Starting at the line that has "nose: (388, 469)" and stopping after the line that has "left elbow: (749, 731)", reproduce the listing below exactly; omit everything else.

+---+

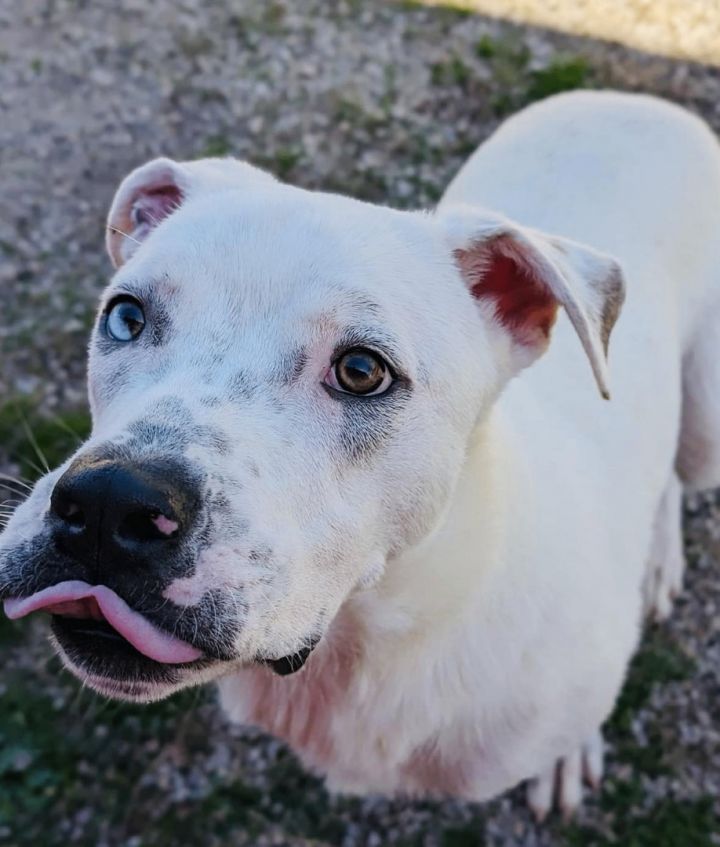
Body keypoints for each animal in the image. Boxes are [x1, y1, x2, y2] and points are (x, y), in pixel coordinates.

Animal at [1, 93, 720, 820]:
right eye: (125, 316)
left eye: (361, 370)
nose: (106, 502)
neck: (381, 634)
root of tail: (629, 100)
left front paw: (567, 755)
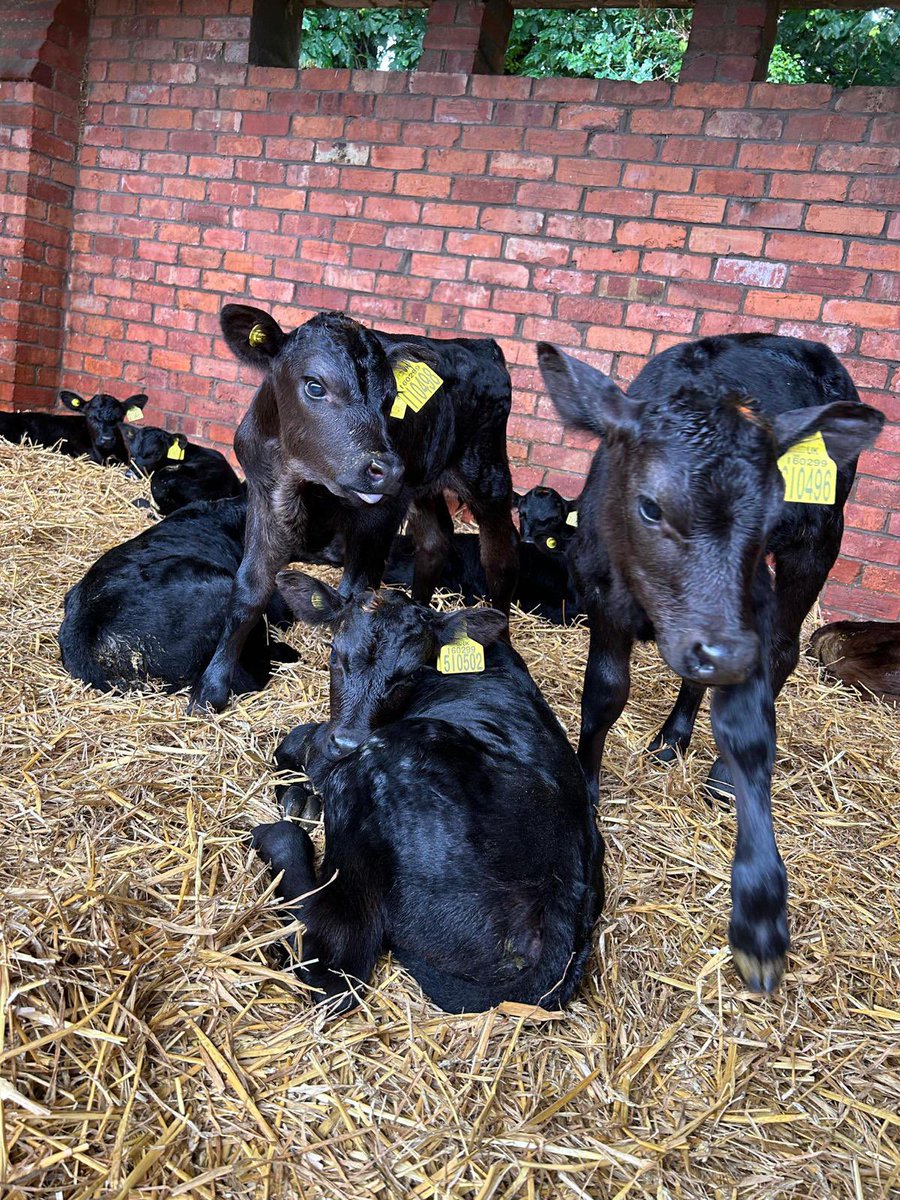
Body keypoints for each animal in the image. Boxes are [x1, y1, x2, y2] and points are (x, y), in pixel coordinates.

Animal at [189, 305, 518, 712]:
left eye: (391, 398)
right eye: (315, 386)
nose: (388, 469)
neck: (307, 483)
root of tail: (481, 344)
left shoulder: (376, 520)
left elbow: (354, 591)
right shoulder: (263, 497)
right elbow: (249, 590)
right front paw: (210, 689)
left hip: (486, 472)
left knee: (499, 557)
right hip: (422, 481)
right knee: (435, 540)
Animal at [252, 570, 603, 1016]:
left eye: (410, 674)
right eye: (334, 653)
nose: (346, 744)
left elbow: (297, 739)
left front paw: (299, 792)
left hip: (386, 759)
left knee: (337, 964)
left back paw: (278, 838)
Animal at [538, 332, 884, 993]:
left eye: (769, 512)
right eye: (650, 508)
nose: (725, 652)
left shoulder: (747, 608)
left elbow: (749, 731)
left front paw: (759, 911)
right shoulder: (603, 593)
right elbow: (605, 693)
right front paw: (587, 785)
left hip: (817, 541)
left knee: (783, 650)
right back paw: (673, 735)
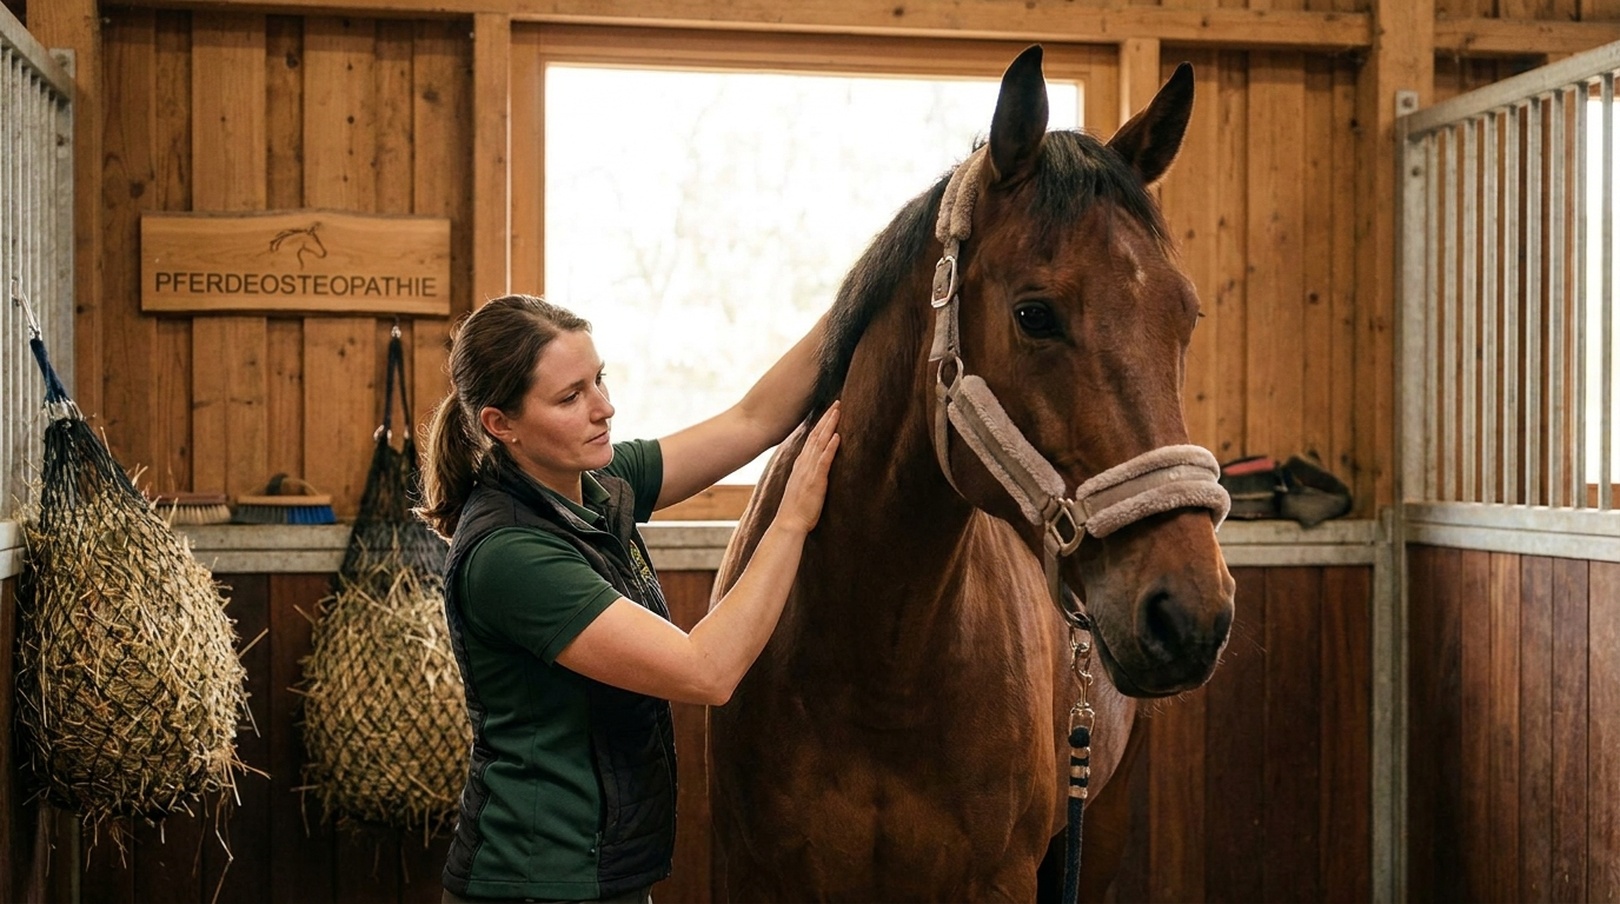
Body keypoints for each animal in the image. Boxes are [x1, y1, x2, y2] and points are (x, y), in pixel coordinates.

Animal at [708, 46, 1235, 902]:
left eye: (1185, 316)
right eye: (1034, 314)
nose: (1191, 612)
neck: (880, 659)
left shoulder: (1001, 878)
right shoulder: (754, 875)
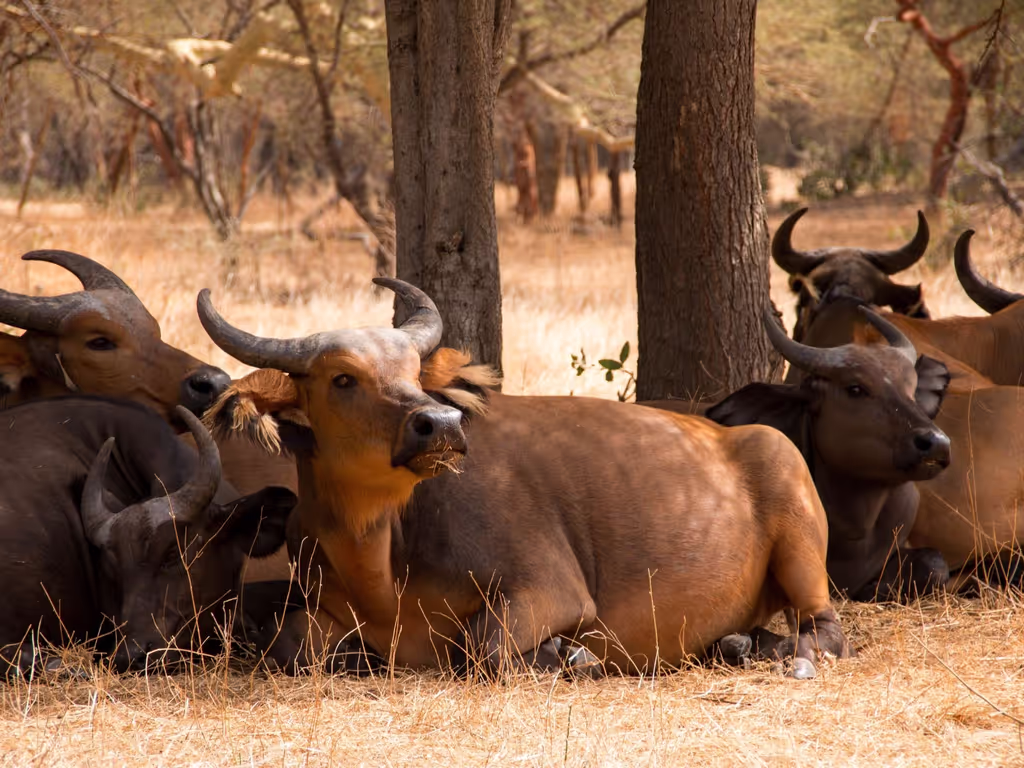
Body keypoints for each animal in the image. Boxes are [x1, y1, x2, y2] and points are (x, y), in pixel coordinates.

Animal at [197, 277, 849, 679]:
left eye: (412, 371)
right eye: (342, 379)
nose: (439, 424)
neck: (381, 559)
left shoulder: (551, 590)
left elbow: (482, 648)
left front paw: (569, 657)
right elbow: (287, 645)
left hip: (800, 538)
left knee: (827, 629)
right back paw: (737, 644)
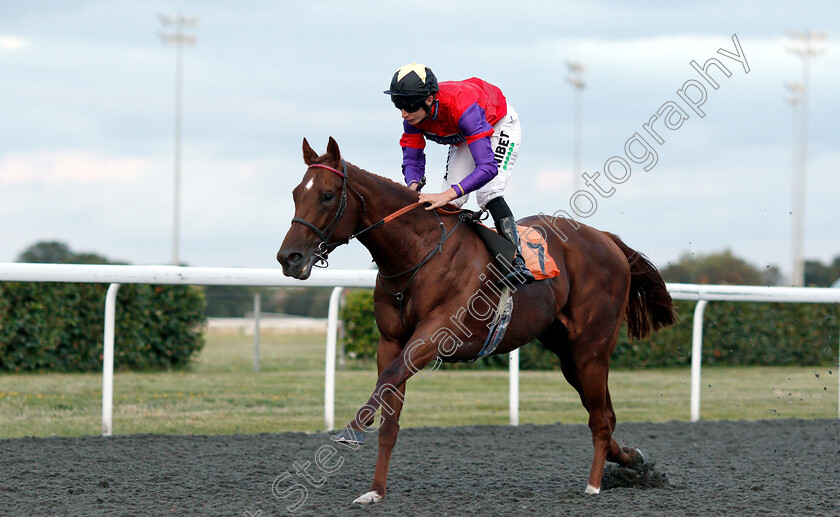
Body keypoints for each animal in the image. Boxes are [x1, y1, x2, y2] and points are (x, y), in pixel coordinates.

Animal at [276, 137, 676, 504]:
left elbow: (388, 380)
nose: (289, 257)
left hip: (592, 348)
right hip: (567, 354)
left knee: (599, 418)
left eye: (327, 196)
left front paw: (353, 429)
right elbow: (390, 411)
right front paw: (375, 491)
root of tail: (605, 239)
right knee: (605, 413)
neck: (418, 252)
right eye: (296, 194)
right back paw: (632, 461)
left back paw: (593, 485)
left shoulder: (433, 336)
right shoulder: (390, 342)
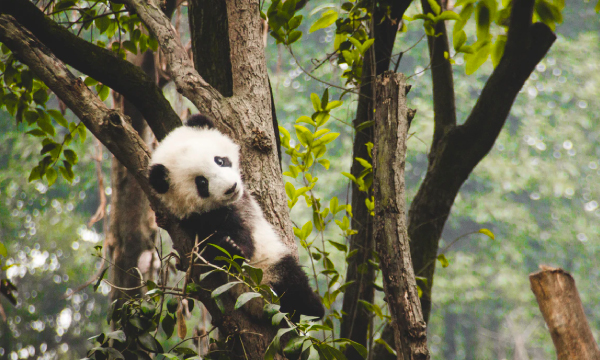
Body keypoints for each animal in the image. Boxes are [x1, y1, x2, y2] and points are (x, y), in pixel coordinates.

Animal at [148, 114, 326, 320]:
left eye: (219, 160)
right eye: (201, 182)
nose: (231, 188)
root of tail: (261, 304)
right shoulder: (198, 220)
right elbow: (222, 246)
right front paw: (230, 247)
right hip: (269, 270)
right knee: (293, 281)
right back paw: (314, 307)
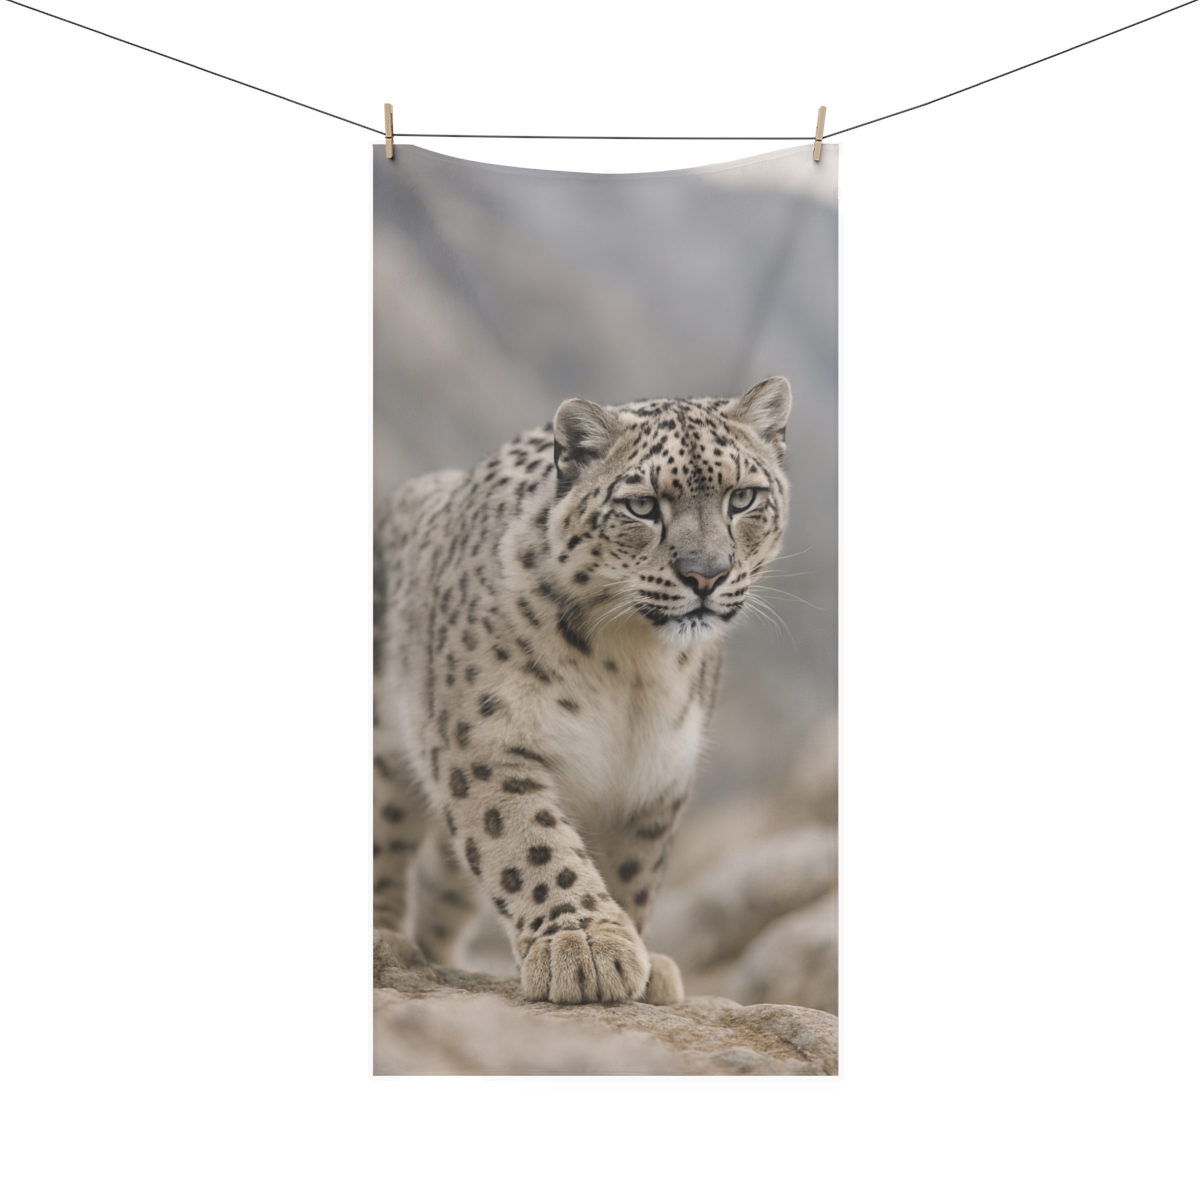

+---+

### WORKED SOLUTION
nose: (388, 469)
neck: (307, 483)
root of tail: (481, 344)
left shoulder: (376, 520)
left elbow: (354, 591)
right shoulder: (263, 497)
right elbow: (249, 590)
right front paw: (210, 689)
left hip: (486, 472)
left knee: (499, 557)
right hip: (422, 481)
right knee: (435, 540)
Animal at [252, 570, 603, 1016]:
left eye: (410, 674)
right eye: (334, 653)
nose: (346, 744)
left elbow: (297, 739)
left front paw: (299, 792)
left hip: (386, 759)
left knee: (337, 964)
left back paw: (278, 838)
Animal at [538, 332, 884, 993]:
left eye: (769, 512)
right eye: (650, 508)
nose: (725, 652)
left shoulder: (747, 608)
left elbow: (749, 731)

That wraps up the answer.